TEXT SHOWN →
☆ ☆ ☆

PS: I worked from the illustrations–Ron sent me slides of most of them, even before we wrote up the proposal. This was back in the early 1990s, and it took a while to get a good publisher interested, as you can see by the fact that Firebrands wasn't published until the late 1990s. When we finally sold Firebrands to Paper Tiger, Ron selected the paintings that he wanted to use, since we couldn't include them all, and then I wrote my final text, which turned out to be a bit more complicated than just writing an essay, because the text had to work with and flow around the paintings and in places had to be trimmed or expanded because of the book's layout. While editing my final draft, I had to consult color page proofs that showed exactly how the paintings would be laid out in the final book. Both of us worked on the captions for the paintings.

Ron had to leave out a lot of paintings, and I couldn't mention every heroine–or every writer–that I would have liked to include in the text, but we haven't given up hope of doing a revised volume, or possibly an additional volume, in the future.

JE: In addition to your novels, you have also been editing many other books over the least 8 years, including three Nebula Award anthologies, two White Wolf Rediscovery books, and others. Do you enjoy editing?

PS: Editing is enjoyable, but in a very different way from writing. For my own writing, I've found that I have to shut off my inner critic entirely when writing first drafts; if you keep stopping to pass judgment on yourself, you'll never get past the first page. But with editing, that inner critic has to be participating in the whole process. I try to enjoy the story while analyzing it at the same time. Unfortunately, this makes it really hard for me to edit anthologies and write fiction at the same time. I can do it now, with some difficulty, but in my early years, I couldn't do it at all.

JE: How do you choose the stories?

PS: I wrote about the process I go through in Nebula Awards 31. In the introduction, I began by citing Vladimir Nabokov, who said that, the best temperament for a reader to have "is a combination of the artistic and the scientific one." Being a good reader, he claimed, required both rereading and a willingness to "get clear the specific world the author places at his disposal." Any editor or anthologist has to be primarily a good reader, and here's how I described the way I approached the task:

"I would read in the quietest and most pleasant spot I could find, and with as little distraction as possible, opening my mind to what the writer was presenting. Once all the [Nebula] finalists were read, I would reread each one, and that was an essential part of the process. Rereading allowed me to appreciate the best works more fully; it also made the faults of the lesser ones more glaring. Occasionally, I found that I hadn't appreciated a particular story properly on the first reading; sometimes I discovered that the castle that had seemed to be made of beautiful steel and glass was only cards after all.

"Selecting stories for an anthology is more complicated than it may appear. It isn't simply a matter of picking stories the editor personally likes, or those that have passed the test of rereading; limits on the length of a book impose their own restrictions. Anthologizing is also a kind of orchestration; the notes have to be arranged in a pleasing or appropriate order, and including too many pieces that sound similar notes can make for a monotonous book." {In Nebula Awards 31, Harcourt Brace & Co., 1997)

☆ ☆ ☆

RECORDS FOR PROCESSING →
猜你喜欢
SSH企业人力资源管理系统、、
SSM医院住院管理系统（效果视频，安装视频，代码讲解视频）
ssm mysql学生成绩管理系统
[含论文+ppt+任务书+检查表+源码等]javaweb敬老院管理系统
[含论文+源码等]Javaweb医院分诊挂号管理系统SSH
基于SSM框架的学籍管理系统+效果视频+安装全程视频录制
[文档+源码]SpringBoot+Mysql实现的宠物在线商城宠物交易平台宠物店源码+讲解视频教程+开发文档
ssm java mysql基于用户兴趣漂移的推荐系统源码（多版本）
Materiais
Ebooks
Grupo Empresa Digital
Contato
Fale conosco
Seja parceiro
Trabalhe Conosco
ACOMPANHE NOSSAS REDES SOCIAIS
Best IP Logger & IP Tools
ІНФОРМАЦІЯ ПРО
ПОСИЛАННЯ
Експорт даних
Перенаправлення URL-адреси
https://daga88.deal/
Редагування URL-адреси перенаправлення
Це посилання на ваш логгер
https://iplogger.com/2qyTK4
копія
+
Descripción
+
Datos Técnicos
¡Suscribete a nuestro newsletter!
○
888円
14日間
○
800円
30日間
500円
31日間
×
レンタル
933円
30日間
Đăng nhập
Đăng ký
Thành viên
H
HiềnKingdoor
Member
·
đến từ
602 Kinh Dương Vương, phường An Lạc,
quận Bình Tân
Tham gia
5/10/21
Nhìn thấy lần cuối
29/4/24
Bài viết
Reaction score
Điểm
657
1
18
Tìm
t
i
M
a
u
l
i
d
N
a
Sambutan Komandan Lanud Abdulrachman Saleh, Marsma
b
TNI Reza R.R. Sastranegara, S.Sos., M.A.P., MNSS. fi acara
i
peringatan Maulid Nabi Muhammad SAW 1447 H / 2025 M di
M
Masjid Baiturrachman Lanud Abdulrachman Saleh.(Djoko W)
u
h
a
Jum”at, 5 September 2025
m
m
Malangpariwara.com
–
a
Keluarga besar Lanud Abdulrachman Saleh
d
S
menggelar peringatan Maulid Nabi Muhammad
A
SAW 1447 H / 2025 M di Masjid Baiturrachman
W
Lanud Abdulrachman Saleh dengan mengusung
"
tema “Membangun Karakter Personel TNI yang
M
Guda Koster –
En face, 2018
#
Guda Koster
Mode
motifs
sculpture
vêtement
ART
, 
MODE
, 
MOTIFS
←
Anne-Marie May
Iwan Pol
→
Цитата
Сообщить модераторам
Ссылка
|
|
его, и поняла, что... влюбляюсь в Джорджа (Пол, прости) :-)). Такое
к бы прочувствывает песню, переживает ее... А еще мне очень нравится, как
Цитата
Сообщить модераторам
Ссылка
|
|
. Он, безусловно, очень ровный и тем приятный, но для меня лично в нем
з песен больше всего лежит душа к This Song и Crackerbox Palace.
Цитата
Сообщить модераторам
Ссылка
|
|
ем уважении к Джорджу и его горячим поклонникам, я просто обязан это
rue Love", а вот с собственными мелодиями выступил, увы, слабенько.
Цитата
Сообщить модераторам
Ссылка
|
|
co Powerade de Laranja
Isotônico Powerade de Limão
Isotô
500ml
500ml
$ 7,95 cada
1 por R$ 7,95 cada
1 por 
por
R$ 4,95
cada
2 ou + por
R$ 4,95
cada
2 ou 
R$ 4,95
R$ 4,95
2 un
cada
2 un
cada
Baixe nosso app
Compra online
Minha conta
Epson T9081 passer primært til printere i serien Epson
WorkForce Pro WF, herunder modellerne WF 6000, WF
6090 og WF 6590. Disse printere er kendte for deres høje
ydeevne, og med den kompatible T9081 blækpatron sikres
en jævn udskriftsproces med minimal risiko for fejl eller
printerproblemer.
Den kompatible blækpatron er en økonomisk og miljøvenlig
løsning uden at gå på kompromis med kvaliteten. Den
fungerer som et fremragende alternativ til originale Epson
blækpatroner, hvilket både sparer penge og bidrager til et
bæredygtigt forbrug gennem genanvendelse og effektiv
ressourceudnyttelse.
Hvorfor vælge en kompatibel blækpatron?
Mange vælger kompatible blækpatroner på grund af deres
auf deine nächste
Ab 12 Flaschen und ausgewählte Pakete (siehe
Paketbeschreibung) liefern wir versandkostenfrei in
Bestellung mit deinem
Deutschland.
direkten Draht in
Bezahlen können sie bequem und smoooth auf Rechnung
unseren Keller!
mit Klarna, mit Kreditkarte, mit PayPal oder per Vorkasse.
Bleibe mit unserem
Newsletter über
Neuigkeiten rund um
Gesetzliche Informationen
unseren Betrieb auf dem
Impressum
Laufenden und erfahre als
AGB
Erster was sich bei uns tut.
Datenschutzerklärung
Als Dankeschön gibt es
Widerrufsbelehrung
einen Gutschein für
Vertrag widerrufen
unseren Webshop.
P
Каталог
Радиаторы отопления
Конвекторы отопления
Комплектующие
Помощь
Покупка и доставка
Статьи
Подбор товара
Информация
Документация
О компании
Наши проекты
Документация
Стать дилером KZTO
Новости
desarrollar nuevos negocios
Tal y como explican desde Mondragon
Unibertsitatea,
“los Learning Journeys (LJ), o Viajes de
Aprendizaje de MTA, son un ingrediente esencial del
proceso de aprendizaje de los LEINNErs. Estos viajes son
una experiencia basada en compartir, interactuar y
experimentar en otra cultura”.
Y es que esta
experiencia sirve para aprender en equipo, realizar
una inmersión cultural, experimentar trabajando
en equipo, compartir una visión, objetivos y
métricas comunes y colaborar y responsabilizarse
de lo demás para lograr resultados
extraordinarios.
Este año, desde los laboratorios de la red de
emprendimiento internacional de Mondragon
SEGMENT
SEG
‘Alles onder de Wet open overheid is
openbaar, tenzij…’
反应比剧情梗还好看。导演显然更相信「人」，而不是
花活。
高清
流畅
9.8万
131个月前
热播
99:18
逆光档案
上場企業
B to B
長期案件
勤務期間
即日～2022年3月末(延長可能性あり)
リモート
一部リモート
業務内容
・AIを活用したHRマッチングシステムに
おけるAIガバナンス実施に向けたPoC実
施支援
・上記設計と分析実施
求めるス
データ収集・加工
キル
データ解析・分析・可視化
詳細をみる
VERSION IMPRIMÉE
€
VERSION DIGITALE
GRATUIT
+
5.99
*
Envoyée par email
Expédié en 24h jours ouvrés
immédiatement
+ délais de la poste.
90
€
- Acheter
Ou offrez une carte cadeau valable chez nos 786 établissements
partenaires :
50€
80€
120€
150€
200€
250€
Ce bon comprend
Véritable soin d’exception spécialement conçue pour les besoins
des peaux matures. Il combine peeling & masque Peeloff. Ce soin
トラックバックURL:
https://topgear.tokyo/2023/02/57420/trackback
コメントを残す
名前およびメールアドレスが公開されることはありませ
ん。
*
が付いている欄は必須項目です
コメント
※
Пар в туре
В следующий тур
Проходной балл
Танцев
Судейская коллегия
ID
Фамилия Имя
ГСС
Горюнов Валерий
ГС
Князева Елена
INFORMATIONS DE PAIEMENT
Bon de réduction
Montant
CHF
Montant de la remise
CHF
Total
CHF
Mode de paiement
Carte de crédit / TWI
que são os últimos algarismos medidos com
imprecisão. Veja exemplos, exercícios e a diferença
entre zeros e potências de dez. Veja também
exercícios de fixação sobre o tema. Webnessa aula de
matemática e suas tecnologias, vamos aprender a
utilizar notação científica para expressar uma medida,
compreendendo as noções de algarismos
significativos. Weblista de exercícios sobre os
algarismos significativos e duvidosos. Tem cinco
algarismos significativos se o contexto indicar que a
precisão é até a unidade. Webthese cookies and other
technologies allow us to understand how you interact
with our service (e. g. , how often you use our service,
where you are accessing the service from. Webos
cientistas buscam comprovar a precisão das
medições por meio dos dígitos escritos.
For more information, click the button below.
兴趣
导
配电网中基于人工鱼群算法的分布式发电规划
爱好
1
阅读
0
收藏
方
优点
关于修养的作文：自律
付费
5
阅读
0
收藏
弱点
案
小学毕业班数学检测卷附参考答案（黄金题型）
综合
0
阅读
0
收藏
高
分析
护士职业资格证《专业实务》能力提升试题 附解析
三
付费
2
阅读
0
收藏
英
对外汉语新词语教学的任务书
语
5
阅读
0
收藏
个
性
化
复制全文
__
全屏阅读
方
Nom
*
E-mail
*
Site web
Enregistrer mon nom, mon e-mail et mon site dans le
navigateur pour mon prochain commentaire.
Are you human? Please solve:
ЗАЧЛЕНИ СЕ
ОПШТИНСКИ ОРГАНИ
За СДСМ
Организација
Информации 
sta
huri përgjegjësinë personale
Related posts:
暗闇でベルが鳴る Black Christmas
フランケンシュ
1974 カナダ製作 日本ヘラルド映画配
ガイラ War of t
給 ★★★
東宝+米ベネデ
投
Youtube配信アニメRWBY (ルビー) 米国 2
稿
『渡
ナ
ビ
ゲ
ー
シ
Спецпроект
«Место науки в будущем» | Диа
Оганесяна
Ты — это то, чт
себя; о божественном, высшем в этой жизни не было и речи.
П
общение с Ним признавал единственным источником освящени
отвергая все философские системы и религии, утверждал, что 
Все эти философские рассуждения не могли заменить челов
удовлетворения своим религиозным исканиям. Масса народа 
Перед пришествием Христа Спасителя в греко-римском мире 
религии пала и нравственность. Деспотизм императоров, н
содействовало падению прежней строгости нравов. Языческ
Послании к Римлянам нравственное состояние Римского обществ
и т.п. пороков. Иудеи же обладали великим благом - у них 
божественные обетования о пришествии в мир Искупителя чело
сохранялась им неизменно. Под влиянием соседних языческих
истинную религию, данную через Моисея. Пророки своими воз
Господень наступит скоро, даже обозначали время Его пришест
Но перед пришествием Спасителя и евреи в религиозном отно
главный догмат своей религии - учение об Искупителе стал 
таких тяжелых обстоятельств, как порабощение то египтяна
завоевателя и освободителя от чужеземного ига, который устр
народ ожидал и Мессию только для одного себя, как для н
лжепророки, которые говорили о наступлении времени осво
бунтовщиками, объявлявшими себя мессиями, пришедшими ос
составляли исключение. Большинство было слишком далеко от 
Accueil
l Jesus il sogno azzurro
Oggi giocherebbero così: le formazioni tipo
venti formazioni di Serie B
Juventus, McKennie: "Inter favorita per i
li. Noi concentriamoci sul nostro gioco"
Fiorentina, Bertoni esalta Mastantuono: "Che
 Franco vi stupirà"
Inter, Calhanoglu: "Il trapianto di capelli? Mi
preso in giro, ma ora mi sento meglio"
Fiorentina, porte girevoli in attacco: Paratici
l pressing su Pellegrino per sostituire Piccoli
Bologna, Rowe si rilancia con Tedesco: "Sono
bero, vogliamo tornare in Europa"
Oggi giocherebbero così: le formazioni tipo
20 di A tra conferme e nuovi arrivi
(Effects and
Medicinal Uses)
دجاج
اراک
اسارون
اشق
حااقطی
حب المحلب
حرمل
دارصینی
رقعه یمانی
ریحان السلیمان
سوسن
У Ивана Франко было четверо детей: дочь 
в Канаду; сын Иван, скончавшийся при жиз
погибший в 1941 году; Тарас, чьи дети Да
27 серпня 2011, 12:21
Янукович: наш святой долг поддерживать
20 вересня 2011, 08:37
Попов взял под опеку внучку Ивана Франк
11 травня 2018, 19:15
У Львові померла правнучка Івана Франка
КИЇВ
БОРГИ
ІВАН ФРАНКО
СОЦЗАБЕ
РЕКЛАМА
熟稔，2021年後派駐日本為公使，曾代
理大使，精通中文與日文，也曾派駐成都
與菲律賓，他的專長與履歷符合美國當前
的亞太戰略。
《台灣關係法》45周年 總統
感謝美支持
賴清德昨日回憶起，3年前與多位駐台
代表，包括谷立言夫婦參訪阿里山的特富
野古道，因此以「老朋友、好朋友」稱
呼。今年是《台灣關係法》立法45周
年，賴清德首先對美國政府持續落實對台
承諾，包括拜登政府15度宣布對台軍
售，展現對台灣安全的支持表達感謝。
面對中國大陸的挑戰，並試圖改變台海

☆ ☆ ☆

WORK TO COMPLETE →
1) List every year or decade that the interview about Firebrands and anthology editing refers to.
2) Echo the rows, starting with the first row and going on through the row that contains "https://daga88.deal/". Include both of those rows.

ANSWERS TO THIS EXERCISE →
1)
- the early 1990s
- the late 1990s
- 1997

2)
猜你喜欢
SSH企业人力资源管理系统、、
SSM医院住院管理系统（效果视频，安装视频，代码讲解视频）
ssm mysql学生成绩管理系统
[含论文+ppt+任务书+检查表+源码等]javaweb敬老院管理系统
[含论文+源码等]Javaweb医院分诊挂号管理系统SSH
基于SSM框架的学籍管理系统+效果视频+安装全程视频录制
[文档+源码]SpringBoot+Mysql实现的宠物在线商城宠物交易平台宠物店源码+讲解视频教程+开发文档
ssm java mysql基于用户兴趣漂移的推荐系统源码（多版本）
Materiais
Ebooks
Grupo Empresa Digital
Contato
Fale conosco
Seja parceiro
Trabalhe Conosco
ACOMPANHE NOSSAS REDES SOCIAIS
Best IP Logger & IP Tools
ІНФОРМАЦІЯ ПРО
ПОСИЛАННЯ
Експорт даних
Перенаправлення URL-адреси
https://daga88.deal/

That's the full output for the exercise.